What is expected = Reproduce word for word the passage of the gardening essay below, starting at "Gardening, landscaping, working" and ending at "vow of poverty.".
** Opening Extracted text block **
Gardening, landscaping, working with the earth, that became the supplementary practice I could live with in tandem with my artistic practice, so as to root myself and my family down in some way. Children and gardening with the earth set me on the path of contrition and humility. My writing practice changed accordingly. Still, being a single mother and gardening for a living is not a position of affluence. Yet… I refused or could not bear to take the typical road, get a 9-5, partly because as a person of an exclusively Northern hemisphere chart (I have only read of one other—the eccentric Brian Wilson of The Beach Boys) I suffer if I cannot remain in my own head, my interior'; it is indispensable for my mental health. That I suppose is my excuse. As I write this I see how I still cling to my vow of poverty.
What is success? I have love, I live in a family where we are not walking eggshells around each other or continuously indulging in practices of avoidance (or in my parents’ case, alcoholism), where we know each other through and through. I survived, I re-emerged from cycles of death with my love of life still intact, that small flame we keep in ourselves still burning—as long as we are alive—our right to innocence. It’s that that creates even the possibility of redemption. I drowned my rage in the rivers I love now to swim in, I washed away the anger from my face and my shoulders, and started serving those I love, as I could, through my skills, cooking everything from scratch, teaching my children about the natural world and their emotions. In gardening, I get to serve too. I usually work silently, just with the plants. Sometimes, when the elderly rich woman who owns the land comes and directs us, I say, “I’ll get that done,” or “no problem.” She doesn’t know me, I maybe am even invisible to her. I suppose that is what I grapple with in winter, my invisibility. It does not bother me in summer when I have the light and the sound of the crickets. But in January I take stock of what is, and cannot deny anything. I become suddenly—in the month of Capricorn—a product of numbers.
So, in winter, I ruminate on my disciplines, on the life-long desire I have been harboring to bring to the surface the fruit of my strange path, of the dark-delving artist. In January I assess how far I have come. I have no choice but to scatter my losses of the previous year like ash, and gather what seeds are most potent for me at the moment to use for the new year. I try and hone them, whittle them down to pure essence so—during the delirium of warm months, fragrant blossoms, insects breathed en masse through the woods, the cry of peepers in the spring night and the drone of cicadas in the summer, the exhaustion of my work with sharp pruners and tree saws, my hands in the dirt, yanking out roots or setting them, dinners in restaurants of dragon rolls and miso soups, clammy with the sweat of love-making in the evening, and diving into rivers on my days off—I might not lose my focus on what my deep soul hungered for in the months of darkness and scarcity.
** Closing Extracted text block **
** Opening Recorded information block **
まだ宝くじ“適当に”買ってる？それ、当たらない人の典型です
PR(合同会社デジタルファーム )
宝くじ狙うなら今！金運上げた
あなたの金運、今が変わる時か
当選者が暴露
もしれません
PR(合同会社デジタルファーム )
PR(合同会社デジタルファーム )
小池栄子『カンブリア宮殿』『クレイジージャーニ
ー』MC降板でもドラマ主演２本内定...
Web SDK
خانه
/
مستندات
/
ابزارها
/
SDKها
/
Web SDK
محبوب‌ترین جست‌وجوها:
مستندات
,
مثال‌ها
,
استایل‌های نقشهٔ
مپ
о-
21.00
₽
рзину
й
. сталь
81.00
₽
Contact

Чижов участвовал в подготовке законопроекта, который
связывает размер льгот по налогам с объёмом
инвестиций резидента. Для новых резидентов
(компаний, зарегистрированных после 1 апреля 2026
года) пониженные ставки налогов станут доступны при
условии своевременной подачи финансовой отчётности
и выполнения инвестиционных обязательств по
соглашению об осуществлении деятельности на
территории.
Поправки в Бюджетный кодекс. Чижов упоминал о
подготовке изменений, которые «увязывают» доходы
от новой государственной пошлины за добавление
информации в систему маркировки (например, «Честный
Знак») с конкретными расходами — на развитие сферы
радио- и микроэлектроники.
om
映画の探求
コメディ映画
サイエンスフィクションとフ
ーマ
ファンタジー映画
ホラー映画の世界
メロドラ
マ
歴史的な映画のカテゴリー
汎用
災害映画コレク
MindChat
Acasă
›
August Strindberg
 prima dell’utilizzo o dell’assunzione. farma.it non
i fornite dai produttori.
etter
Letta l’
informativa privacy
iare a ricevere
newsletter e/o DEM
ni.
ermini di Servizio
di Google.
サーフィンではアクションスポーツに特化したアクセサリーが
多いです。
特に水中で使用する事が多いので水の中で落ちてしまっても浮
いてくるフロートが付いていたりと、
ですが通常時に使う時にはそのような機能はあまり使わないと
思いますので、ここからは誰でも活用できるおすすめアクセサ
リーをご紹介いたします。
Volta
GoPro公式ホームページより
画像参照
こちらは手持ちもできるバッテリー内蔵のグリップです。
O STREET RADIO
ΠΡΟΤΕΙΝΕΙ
** Closing Recorded information block **
Solved problem =
Gardening, landscaping, working with the earth, that became the supplementary practice I could live with in tandem with my artistic practice, so as to root myself and my family down in some way. Children and gardening with the earth set me on the path of contrition and humility. My writing practice changed accordingly. Still, being a single mother and gardening for a living is not a position of affluence. Yet… I refused or could not bear to take the typical road, get a 9-5, partly because as a person of an exclusively Northern hemisphere chart (I have only read of one other—the eccentric Brian Wilson of The Beach Boys) I suffer if I cannot remain in my own head, my interior'; it is indispensable for my mental health. That I suppose is my excuse. As I write this I see how I still cling to my vow of poverty.